Dérisoires cagnottes en dépit de leur succès,
comparées aux besoins financiers, ridicules remparts comme l’ont
été la semaine dernière les quelques 8 milliards
d’euros d’achats obligataires de la BCE.
Venant
confirmer que l’achat de la dette européenne n’est pas leur
priorité, les dirigeants du fonds souverain chinois CIC ont
précisé leur intention d’investir dans les
infrastructures américaines et européennes, y compris pour en
devenir les opérateurs, un secteur où les besoins sont
importants et les rentabilités à long terme prometteuses.
Les
modalités techniques de multiplication des moyens financiers du FESF
vont être demain mardi adoptées par les ministres des finances
européens, mais les déclarations imprécises se sont
succédées à propos de son fameux effet levier, si
bien que l’on ne sait plus qui il faut croire : le Klaus Regling (son directeur général) qui
évoquait il y a trois jours un coefficient 2, voir 3 dans le meilleur
des cas, ou celui qui parle aujourd’hui devant une autre tribune
d’un coefficient entre 3 et 4 !
Dans
ces conditions, les pays les plus proches de l’Allemagne flanchent, la
Finlande à propos d’une intervention de la BCE, désormais
de circonstance, ou l’Autriche en ce qui concerne
l’émission d’euro-obligations. Les Polonais appellent les
Allemands à agir, devant « les conséquences
apocalyptiques » de la fin de l’euro. L’OCDE se met de la
partie et craint « un événement négatif majeur
», qui pourrait avoir des conséquences dévastatrices pour
l’économie mondiale, et estime que « les décideurs
doivent se préparer au pire ». « Seul instrument efficace
pour faire barrage à la récession », la BCE doit «
agir maintenant ».
Les
marchés, eux, sont euphoriques comme si de rien n’était,
se raccrochant aux rumeurs et ne voulant pas croire aux démentis, dopés
par l’espoir d’un accord politique franco-allemand en faveur
d’un pacte de stabilité musclé. Celui-ci est pour
l’instant à géométrie variable, sa
présentation adaptée aux circonstances et aux aléas des
débats politiques nationaux. Les pays qu’il pourrait concerner
sont tout aussi indéfinis que ses modalités, allant de
l’ensemble de l’Union européenne à un groupe
restreint des membres de la zone euro, ce qui désignerait
aussitôt à la vindicte des marchés ceux qui ne
l’auraient pas rejoint.
Pour
sans nul doute tout clarifier, des discours de Nicolas Sarkozy et
d’Angela Merkel qualifiés d’importants
sont annoncés pour jeudi et vendredi prochains, avant la tenue
d’un sempiternel sommet européen, les 8 et 9 décembre !

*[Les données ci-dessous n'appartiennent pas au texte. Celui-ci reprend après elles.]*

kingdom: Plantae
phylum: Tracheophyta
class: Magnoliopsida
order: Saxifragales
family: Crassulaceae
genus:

Afin de poursuivre la chronique des grands de ce monde, Barack Obama a
rencontré à Washington José Manuel Barroso et Herman van
Rompuy, toujours dans l’attente d’un
plan européen crédible aux yeux des marchés,
après que Moody’s a annoncé dimanche qu’au rythme
où vont les choses, la note de tous les pays européens,
même les plus solides, était menacée. La rencontre devait
être à l’origine consacrée à la situation
dans le monde arabe, mais un autre ordre du jour s’est imposé.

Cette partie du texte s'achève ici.